Although these third world places aren’t taking advantage of local resources, the Chinese program is making sure they never will. One example would be creating a bypass highway that cuts off a slumbering/festering town from the water. A different investment emphasis could have gone to figuring out and educating around a local economy built around access to the the shore (or could it have?). That local economy might best have been served by the coastal-tourism resources the highway is foreclosing on. (There might be workarounds that are less direct than those foreclosed on and that precluded pedestrian “circulation,” thereby promoting more complexity.) Any jobs that the highway promotes will require driving, and will have to be dependent on the high-end economic system the Chinese infrastructure is geared toward. I imagine that Chinese debt is behind all major building…like the proliferating African megacities, and, in my case, all-inclusive-hotel construction. These high end places are very unlikely to employ the majority of the population in most instances.
So while these third world places that are being swept away by Chinese construction are incapable of financing an alternative local economy, the one financed by China is forcing them into irrevocable over dependence on complexity, as well as on increased economic disparity.
One has to wonder how quickly central banks will reverse course once the negative repercussions of their quantitative tightening become evident. Will we see a hyperinflationary supernova before it all collapses? You certainly can’t say we don’t live in interesting times.
You have to wonder. Janet Yellen has been a loss. Perhaps Jerome Powell will do better.
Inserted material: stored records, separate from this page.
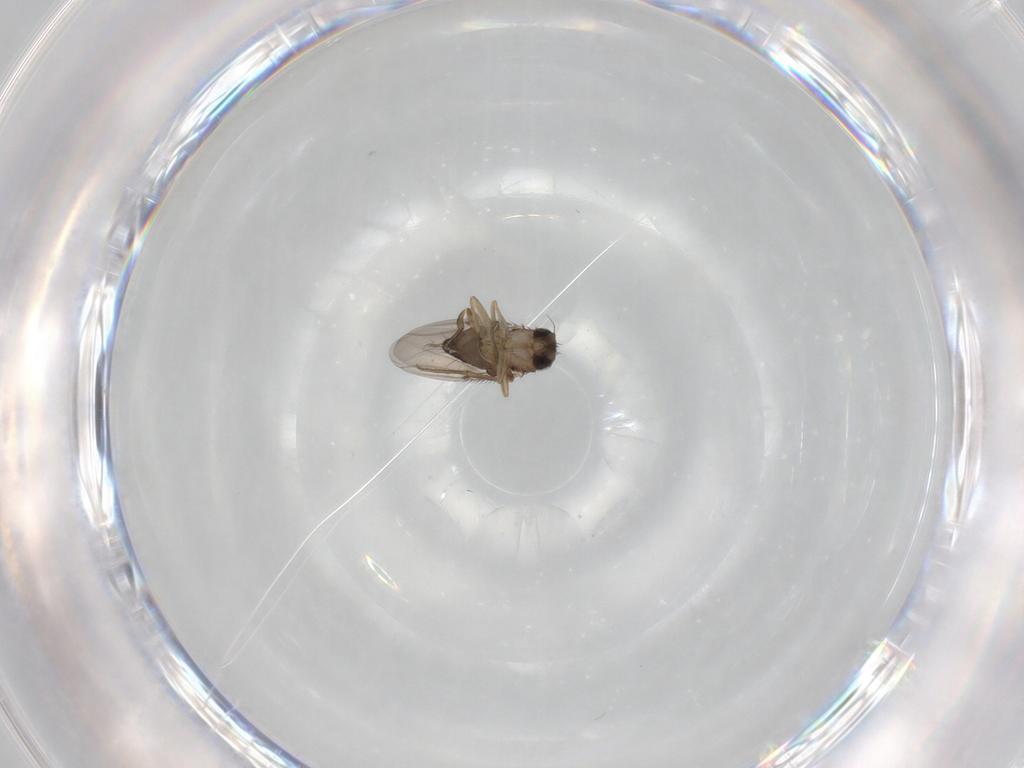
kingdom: Animalia
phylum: Arthropoda
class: Insecta
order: Diptera
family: Phoridae
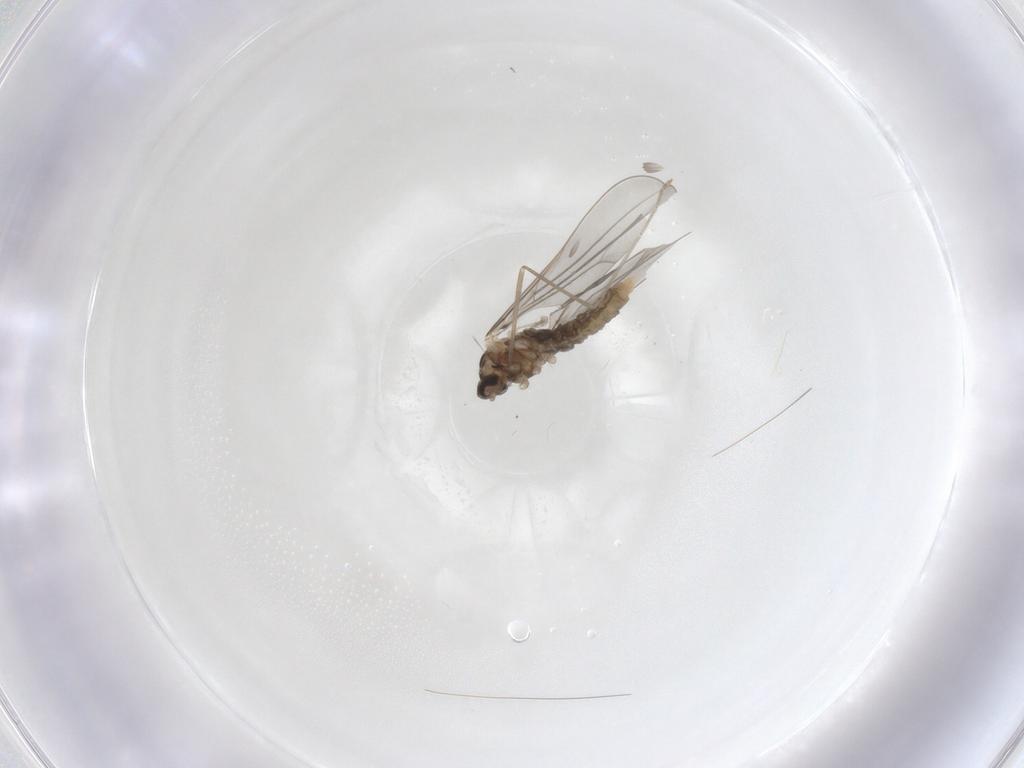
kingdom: Animalia
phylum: Arthropoda
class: Insecta
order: Diptera
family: Cecidomyiidae
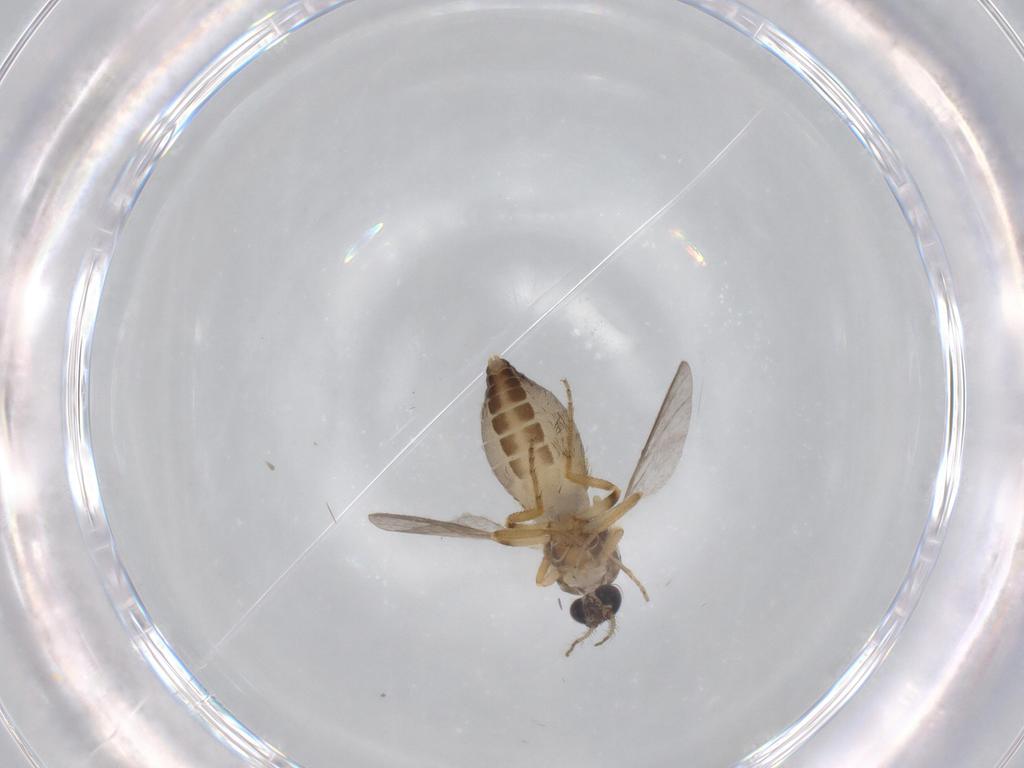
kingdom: Animalia
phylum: Arthropoda
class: Insecta
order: Diptera
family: Ceratopogonidae
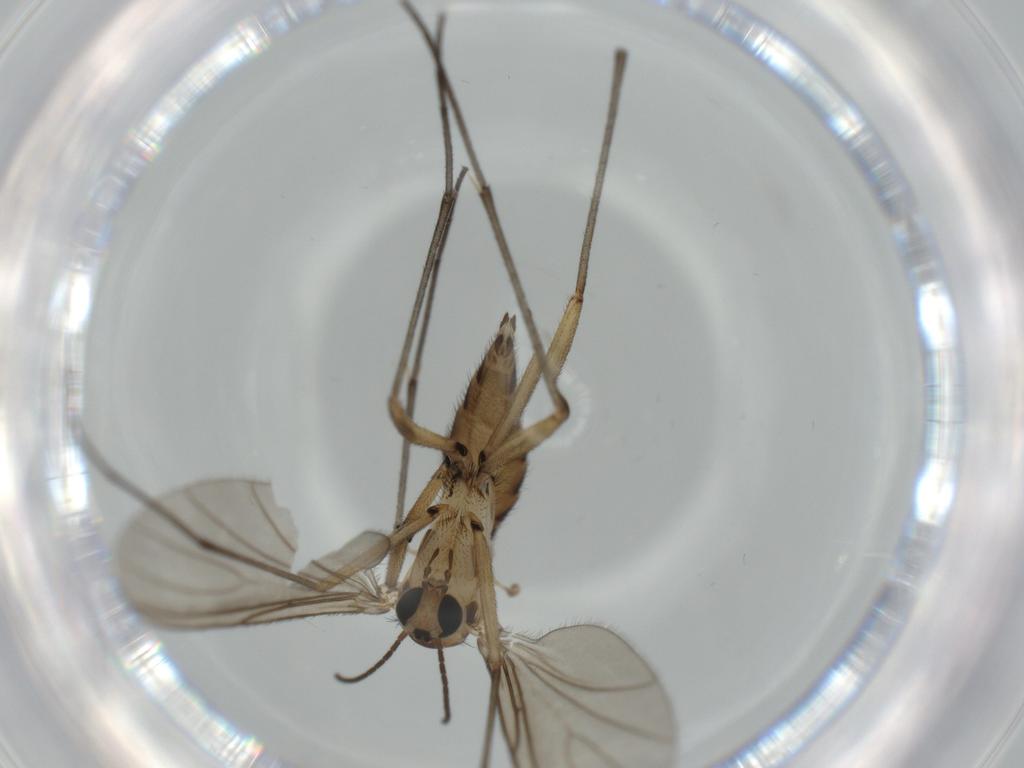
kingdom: Animalia
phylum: Arthropoda
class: Insecta
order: Diptera
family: Sciaridae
We do live in interesting times.
This was my first thought too. CB’s always seem to print to eternity, while hiding it. Looks like the Chinese are going under the bus too with the falling wages. Pass the Fentanyl.
Thanks for the new post.
The wages are still rising, but not very much.
When I was at Petroleum University in 2015, the students there were very concerned because the petroleum industry was already not hiring, because of low prices. China has a lot of high-priced-to-extract oil (sort of unconventional oil). The powers that be did not cut back oil production immediately, but they did in 2016 and 2017, as I said in the post.
Oops, I misread that chart, but I guess the conclusion is the same
https://2.bp.blogspot.com/-TzFVKnGhUMY/VrTAzOycQQI/AAAAAAAAPsU/0hMgQfX3igs/s1600/Seneca-Cliff2.png
Limits to Growth: Dennis Meadows: Interview – Conversation Earth
http://www.conversationearth.org/limits-growth-dennis-meadows-116-encore/
This seems to be an interview from 2009 that is now being republished. Dennis Meadows is quoted in the introduction as saying that Limits to Growth seems to be arriving right on schedule. Perhaps China is part of the Limits to Growth scenario.